DH-VTON: Deep Text-Driven Virtual Try-On via Hybrid Attention Learning

Jiabao Wei,Zhiyuan Ma
2024-10-16
Abstract:Virtual Try-ON (VTON) aims to synthesis specific person images dressed in given garments, which recently receives numerous attention in online shopping scenarios. Currently, the core challenges of the VTON task mainly lie in the fine-grained semantic extraction (i.e.,deep semantics) of the given reference garments during depth estimation and effective texture preservation when the garments are synthesized and warped onto human body. To cope with these issues, we propose DH-VTON, a deep text-driven virtual try-on model featuring a special hybrid attention learning strategy and deep garment semantic preservation module. By standing on the shoulder of a well-built pre-trained paint-by-example (abbr. PBE) approach, we present our DH-VTON pipeline in this work. Specifically, to extract the deep semantics of the garments, we first introduce InternViT-6B as fine-grained feature learner, which can be trained to align with the large-scale intrinsic knowledge with deep text semantics (e.g.,"neckline" or "girdle") to make up for the deficiency of the commonly adopted CLIP encoder. Based on this, to enhance the customized dressing abilities, we further introduce Garment-Feature ControlNet Plus (abbr. GFC+) module and propose to leverage a fresh hybrid attention strategy for training, which can adaptively integrate fine-grained characteristics of the garments into the different layers of the VTON model, so as to achieve multi-scale features preservation effects. Extensive experiments on several representative datasets demonstrate that our method outperforms previous diffusion-based and GAN-based approaches, showing competitive performance in preserving garment details and generating authentic human images.
Computer Vision and Pattern Recognition,Artificial Intelligence
What problem does this paper attempt to address?

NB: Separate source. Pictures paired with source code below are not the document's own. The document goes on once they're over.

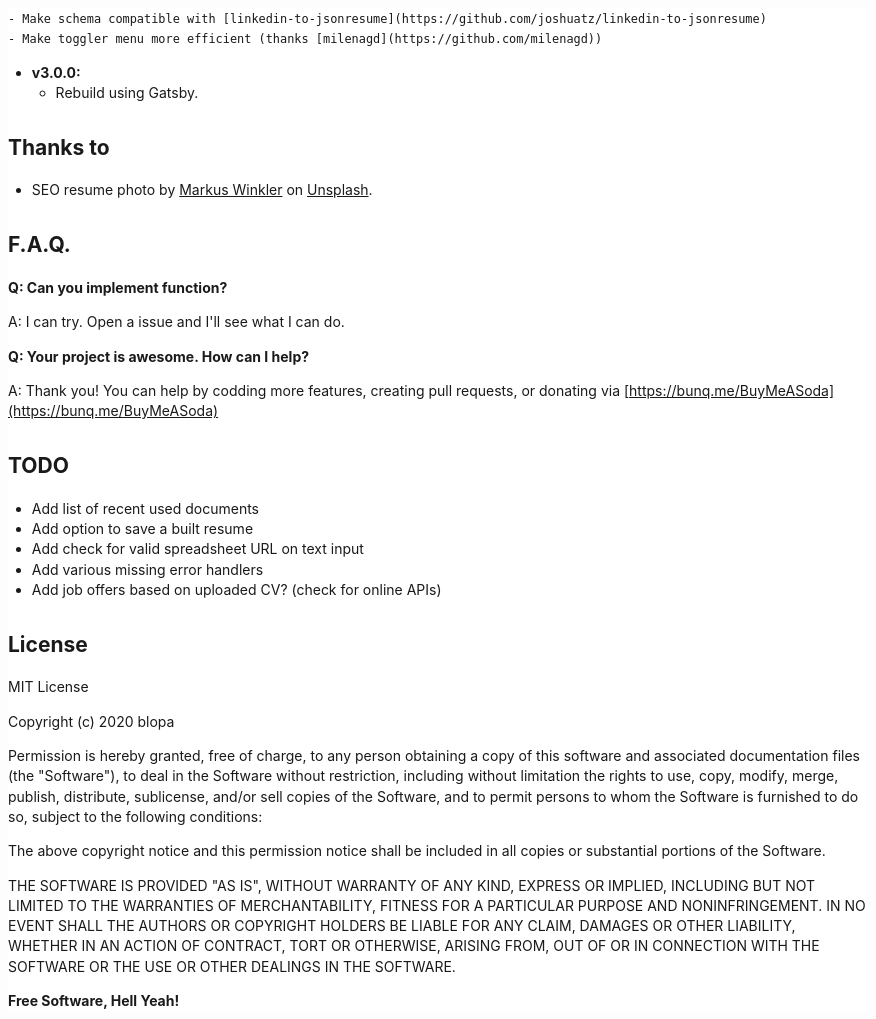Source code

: 	- Make schema compatible with [linkedin-to-jsonresume](https://github.com/joshuatz/linkedin-to-jsonresume)
	- Make toggler menu more efficient (thanks [milenagd](https://github.com/milenagd))
- **v3.0.0:**
	- Rebuild using Gatsby.

## Thanks to
 - SEO resume photo by [Markus Winkler](https://unsplash.com/@markuswinkler?utm_source=unsplash&amp;utm_medium=referral&amp;utm_content=creditCopyText) on [Unsplash](https://unsplash.com/s/photos/resume?utm_source=unsplash&amp;utm_medium=referral&amp;utm_content=creditCopyText).

## F.A.Q.
**Q: Can you implement <???> function?**

A: I can try. Open a issue and I'll see what I can do.

**Q: Your project is awesome. How can I help?**

A: Thank you! You can help by codding more features, creating pull requests, or donating via [https://bunq.me/BuyMeASoda](https://bunq.me/BuyMeASoda)

## TODO
- Add list of recent used documents
- Add option to save a built resume
- Add check for valid spreadsheet URL on text input
- Add various missing error handlers
- Add job offers based on uploaded CV? (check for online APIs)

## License
MIT License

Copyright (c) 2020 blopa

Permission is hereby granted, free of charge, to any person obtaining a copy of this software and associated documentation files (the "Software"), to deal in the Software without restriction, including without limitation the rights to use, copy, modify, merge, publish, distribute, sublicense, and/or sell copies of the Software, and to permit persons to whom the Software is furnished to do so, subject to the following conditions:

The above copyright notice and this permission notice shall be included in all copies or substantial portions of the Software.

THE SOFTWARE IS PROVIDED "AS IS", WITHOUT WARRANTY OF ANY KIND, EXPRESS OR IMPLIED, INCLUDING BUT NOT LIMITED TO THE WARRANTIES OF MERCHANTABILITY, FITNESS FOR A PARTICULAR PURPOSE AND NONINFRINGEMENT. IN NO EVENT SHALL THE AUTHORS OR COPYRIGHT HOLDERS BE LIABLE FOR ANY CLAIM, DAMAGES OR OTHER LIABILITY, WHETHER IN AN ACTION OF CONTRACT, TORT OR OTHERWISE, ARISING FROM, OUT OF OR IN CONNECTION WITH THE SOFTWARE OR THE USE OR OTHER DEALINGS IN THE SOFTWARE.

**Free Software, Hell Yeah!**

This paper aims to address two core challenges in virtual try - on (VTON): 1. **Fine - grained Semantic Extraction**: During the depth estimation process, how to effectively extract fine - grained semantic information (such as "collar" or "belt") from the given reference clothing. Existing methods usually use CLIP encoders, but the features they extract are relatively coarse and difficult to meet the requirements of fine - grained semantic extraction. 2. **Texture Detail Preservation**: When synthesizing and warping clothing onto the human body, how to effectively preserve the texture and pattern details of the clothing. Existing methods also have deficiencies in this regard, especially when dealing with complex and detailed clothing features. To solve these problems, the authors propose DH - VTON, a depth - text - driven virtual try - on model. This model has the following features: - **Hybrid Attention Learning Strategy**: By introducing a new hybrid attention mechanism, the fine - grained features of clothing are adaptively integrated into different layers of the VTON model, thereby achieving multi - scale feature preservation. - **Deep Clothing Semantic Preservation Module**: For the first time, InternViT - 6B is introduced into the VTON task as a fine - grained feature learner to extract the deep - layer semantic information of clothing and make up for the deficiencies of the CLIP encoder. - **Enhanced Customized Try - on Ability**: The Garment - Feature ControlNet Plus (GFC +) module is designed to further enhance the model's customized try - on ability, especially in terms of preserving the texture and pattern of the given clothing. Through extensive experiments on multiple representative datasets, the results show that DH - VTON outperforms previous diffusion models and GAN models in generating realistic images and preserving clothing details.